Question

If $xdy - y \log_e ydx + 2yx^3 \sin xdx + yx^4 \cos xdx = 0$, then solution is

• A. $y = e^{x}(c-x^2 \tan x)$
• B. $y = e^{x^2}(c-x \sin x)$
• C. $y = e^{x}(c+x^2 \sin x)$
• D. $y = e^{x^2}(c+x \sin x)$

Answer 1

None of the given options are correct.
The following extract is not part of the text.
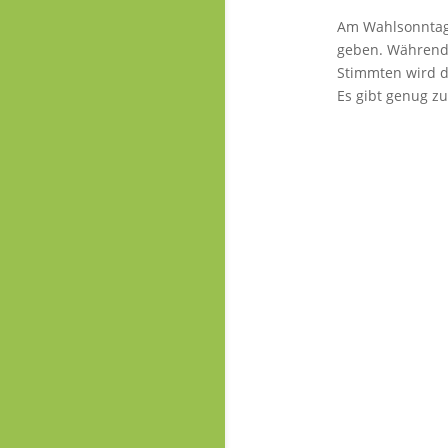
Am Wahlsonntag 
geben. Während 
Stimmten wird d
Es gibt genug z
The correct solution is $\ln y = cx - x^3\sin x$, or $y=e^{cx-x^3\sin x}$.

Answer 2

Here's how to solve the differential equation and why none of the provided options match the correct solution:

1. Rewrite the Equation:

   The given differential equation is:

   $$x\,dy - y\ln y\,dx + 2yx^3\sin x\,dx + yx^4\cos x\,dx=0$$

   Group the $dx$ terms:

   $$x\,dy + y\Bigl(2x^3\sin x + x^4\cos x -\ln y\Bigr)dx=0$$

2. Divide and Substitute:

   Divide the entire equation by $xy$ (assuming $x \ne 0$ and $y > 0$):

   $$\frac{dy}{y} + \Bigl[2x^2\sin x + x^3\cos x -\frac{\ln y}{x}\Bigr]dx=0$$

   Substitute $u = \ln y$, so $\frac{dy}{y} = du$. The equation becomes:

   $$du + \Bigl[2x^2\sin x + x^3\cos x -\frac{u}{x}\Bigr]dx=0$$

   Rearrange to get a linear ODE:

   $$\frac{du}{dx} - \frac{1}{x}\,u = -2x^2\sin x - x^3\cos x$$

3. Solve the Linear ODE:

   The integrating factor is:

   $$\mu(x)=e^{-\int\frac{1}{x}dx} = e^{-\ln|x|} = \frac{1}{x}$$

   Multiply the ODE by $\mu(x) = \frac{1}{x}$:

   $$\frac{1}{x}\frac{du}{dx} - \frac{1}{x^2}\,u = -2x\sin x - x^2\cos x$$

   The left side is the derivative of $\frac{u}{x}$:

   $$\frac{d}{dx}\Bigl(\frac{u}{x}\Bigr)= -2x\sin x - x^2\cos x$$

   Integrate both sides:

   $$\frac{u}{x}=-\int\Bigl[2x\sin x+x^2\cos x\Bigr]dx$$

   Since $\frac{d}{dx}(x^2\sin x)=2x\sin x+x^2\cos x$, the integral is:

   $$\int\Bigl[2x\sin x+x^2\cos x\Bigr]dx=x^2\sin x$$

   So,

   $$\frac{u}{x}=-x^2\sin x + c,\quad \text{or}\quad u=-x^3\sin x + cx$$

4. Back-Substitute:

   Substitute back $u = \ln y$:

   $$\ln y = cx - x^3\sin x,\quad \text{or}\quad y = e^{cx-x^3\sin x}$$

5. Comparison with Options:

   None of the provided options match the derived solution. The correct general solution is of the form $y = e^{cx - x^3 \sin x}$.